The role of companies in global surveillance programs
The surveillance programs that many of the world's most powerful governments use extend much further than some people may think, which has led to fierce criticism from some of the internet's most influential activists.
The ways in which an individual can use the Internet is quite varied. There are a number of different forms of media and information available to users, from encyclopedia articles, to news to music and video. This plethora of content is one of the most important parts of the Internet because it can provide some people with access to content that they simply would not otherwise have.
On top of this, connections between people across cyberspace are supremely important. These communication networks can allow two friends to keep in touch from around the globe or even share important information about specific events such as the revolution in Egypt and the subsequent events that continue to shape the fate of the country.
The danger of surveillance
However, in order for these two hugely vital elements of the Internet to function, one needs to use a variety of major platforms. This includes some of the Internet and wider tech community's giants, including Google, Yahoo and Apple.
This is why the various documents that Edward Snowden leaked are so alarming. Along with the various tapping and data collection programs that the National Security Agency uses, the government body is allowed to request and collect data from these major internet companies.
According to the Guardian, these operations are "legally compelled" to comply with these requests. Further, the NSA has communication links through which data from Google and Yahoo users travels through, meaning that this information can be collected with relative ease.
These leaks are certainly complicated, especially because of the role that many of these companies play in the cyberspace economy. On the one hand, they are compromising the privacy of their users, while on the other, they are required to do so under law.
Apple discloses requests
According to The Telegraph, Apple has released information about how many account requests have been made by foreign governments.
Unfortunately, but probably not surprisingly, the United States was at the top of this list with 1,000-2,000 in the six months than ended on June 30. The news source explained that this affected between 2,000-3,000 accounts.
Apple said the reasons for these requests involve crime investigations, finding missing people or possibly preventing suicide. The United Kingdom was second on this list with only 127 requests, following by Spain, Germany and Australia.
Though many online organizations have been compliant with these requests, others have been quite vocal about their disapproval. IT Pro Portal spoke with Wikipedia founder, Jimmy Wales about his thoughts on these growing revelations.

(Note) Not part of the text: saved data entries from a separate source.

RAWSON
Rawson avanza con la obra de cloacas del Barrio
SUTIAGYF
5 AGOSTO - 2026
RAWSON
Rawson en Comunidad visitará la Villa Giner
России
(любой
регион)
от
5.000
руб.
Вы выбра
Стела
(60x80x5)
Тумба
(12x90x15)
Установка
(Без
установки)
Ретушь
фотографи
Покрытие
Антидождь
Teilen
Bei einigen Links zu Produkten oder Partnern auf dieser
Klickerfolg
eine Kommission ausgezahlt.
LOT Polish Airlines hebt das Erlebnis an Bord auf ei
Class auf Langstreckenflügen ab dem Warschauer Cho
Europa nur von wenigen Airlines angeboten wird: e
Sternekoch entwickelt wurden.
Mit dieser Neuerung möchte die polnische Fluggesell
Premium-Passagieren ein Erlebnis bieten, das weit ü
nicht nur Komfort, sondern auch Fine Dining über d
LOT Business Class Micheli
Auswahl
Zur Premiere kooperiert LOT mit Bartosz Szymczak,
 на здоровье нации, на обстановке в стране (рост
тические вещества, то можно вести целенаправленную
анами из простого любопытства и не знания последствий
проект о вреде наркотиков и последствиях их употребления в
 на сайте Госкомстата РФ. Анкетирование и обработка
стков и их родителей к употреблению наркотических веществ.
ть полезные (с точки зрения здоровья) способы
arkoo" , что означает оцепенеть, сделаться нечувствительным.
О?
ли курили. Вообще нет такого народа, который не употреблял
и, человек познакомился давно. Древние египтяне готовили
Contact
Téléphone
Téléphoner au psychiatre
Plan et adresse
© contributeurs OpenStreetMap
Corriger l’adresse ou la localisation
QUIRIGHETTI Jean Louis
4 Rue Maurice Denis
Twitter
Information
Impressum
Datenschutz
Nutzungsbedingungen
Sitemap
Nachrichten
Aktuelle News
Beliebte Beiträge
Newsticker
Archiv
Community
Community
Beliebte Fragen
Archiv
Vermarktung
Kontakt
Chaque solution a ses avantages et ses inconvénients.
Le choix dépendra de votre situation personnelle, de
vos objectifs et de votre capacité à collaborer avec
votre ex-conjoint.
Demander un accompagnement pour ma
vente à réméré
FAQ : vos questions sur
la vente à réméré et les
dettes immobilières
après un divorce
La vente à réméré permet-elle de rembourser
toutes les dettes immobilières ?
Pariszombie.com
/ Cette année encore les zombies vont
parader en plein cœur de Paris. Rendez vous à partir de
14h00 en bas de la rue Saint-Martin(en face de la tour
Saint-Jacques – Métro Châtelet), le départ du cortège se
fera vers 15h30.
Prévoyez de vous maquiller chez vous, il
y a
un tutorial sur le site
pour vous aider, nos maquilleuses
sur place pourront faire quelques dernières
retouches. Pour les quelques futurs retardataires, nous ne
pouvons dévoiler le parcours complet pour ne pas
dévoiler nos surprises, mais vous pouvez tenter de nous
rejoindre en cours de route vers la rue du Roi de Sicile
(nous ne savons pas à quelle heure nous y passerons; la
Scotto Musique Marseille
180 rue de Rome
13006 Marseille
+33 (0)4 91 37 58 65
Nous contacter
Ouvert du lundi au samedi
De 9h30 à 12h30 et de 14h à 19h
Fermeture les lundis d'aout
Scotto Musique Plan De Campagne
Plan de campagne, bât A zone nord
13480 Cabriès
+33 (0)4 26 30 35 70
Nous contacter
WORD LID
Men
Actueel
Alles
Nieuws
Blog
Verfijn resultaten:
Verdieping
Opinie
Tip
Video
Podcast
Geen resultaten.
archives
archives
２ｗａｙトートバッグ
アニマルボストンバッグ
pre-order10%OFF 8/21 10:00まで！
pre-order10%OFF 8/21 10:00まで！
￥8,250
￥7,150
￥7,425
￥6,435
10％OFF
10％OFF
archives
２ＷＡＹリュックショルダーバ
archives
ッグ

He said that he was particularly concerned not only about the state of these surveillance programs, but also how governments have reacted to the leaking of this information. This makes is particularly difficult for Wales, a vocal freedom of speech advocate, to convince other countries that are perhaps more controlling to change their ways.
"If the West loses moral leadership for openness, freedom of speech and the protection of dissidents, the world's in big trouble," he told the source.
With information growing more prevalent about these kinds of programs there is a major discussion that needs to be had. The Guardian noted that a spokesperson from Google said there should be more transparency – this would certainly be a start. While preserving national security is certainly a necessity, it is becoming increasingly clear that these programs may be doing more than just that. This begs the question – what is the real purpose of these programs?